DATA FOR THIS EXERCISE:
● ● ● ● ●

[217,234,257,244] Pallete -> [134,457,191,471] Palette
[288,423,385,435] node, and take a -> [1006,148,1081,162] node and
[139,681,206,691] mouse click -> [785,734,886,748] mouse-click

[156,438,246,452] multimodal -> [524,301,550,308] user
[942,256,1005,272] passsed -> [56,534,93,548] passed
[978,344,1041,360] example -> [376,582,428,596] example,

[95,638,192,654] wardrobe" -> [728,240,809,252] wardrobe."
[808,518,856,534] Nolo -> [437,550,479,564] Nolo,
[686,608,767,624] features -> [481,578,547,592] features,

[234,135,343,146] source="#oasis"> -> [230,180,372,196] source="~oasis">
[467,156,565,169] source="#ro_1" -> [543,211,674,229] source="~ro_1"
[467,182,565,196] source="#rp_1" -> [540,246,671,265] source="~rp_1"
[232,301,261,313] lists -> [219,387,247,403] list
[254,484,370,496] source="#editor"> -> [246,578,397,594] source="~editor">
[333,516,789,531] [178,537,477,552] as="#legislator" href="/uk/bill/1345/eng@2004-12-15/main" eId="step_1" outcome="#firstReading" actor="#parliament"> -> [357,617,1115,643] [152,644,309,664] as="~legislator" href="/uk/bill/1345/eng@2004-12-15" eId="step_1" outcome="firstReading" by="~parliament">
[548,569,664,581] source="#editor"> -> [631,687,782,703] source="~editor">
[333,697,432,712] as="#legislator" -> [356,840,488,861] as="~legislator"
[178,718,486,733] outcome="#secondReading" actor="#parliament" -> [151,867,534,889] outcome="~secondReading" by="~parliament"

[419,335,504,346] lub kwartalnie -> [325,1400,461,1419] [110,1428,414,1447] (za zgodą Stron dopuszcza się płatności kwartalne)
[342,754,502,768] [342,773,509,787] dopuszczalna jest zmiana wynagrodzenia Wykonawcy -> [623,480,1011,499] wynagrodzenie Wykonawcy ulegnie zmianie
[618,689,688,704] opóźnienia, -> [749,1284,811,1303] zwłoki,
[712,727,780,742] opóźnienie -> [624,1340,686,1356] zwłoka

● ● ● ● ●

INSTRUCTIONS FOR THE TASK: Look at the material above and copy, word for word, its lines from the first through the one containing "[686,608,767,624] features ->".

ANSWER SECTION:
[217,234,257,244] Pallete -> [134,457,191,471] Palette
[288,423,385,435] node, and take a -> [1006,148,1081,162] node and
[139,681,206,691] mouse click -> [785,734,886,748] mouse-click

[156,438,246,452] multimodal -> [524,301,550,308] user
[942,256,1005,272] passsed -> [56,534,93,548] passed
[978,344,1041,360] example -> [376,582,428,596] example,

[95,638,192,654] wardrobe" -> [728,240,809,252] wardrobe."
[808,518,856,534] Nolo -> [437,550,479,564] Nolo,
[686,608,767,624] features -> [481,578,547,592] features,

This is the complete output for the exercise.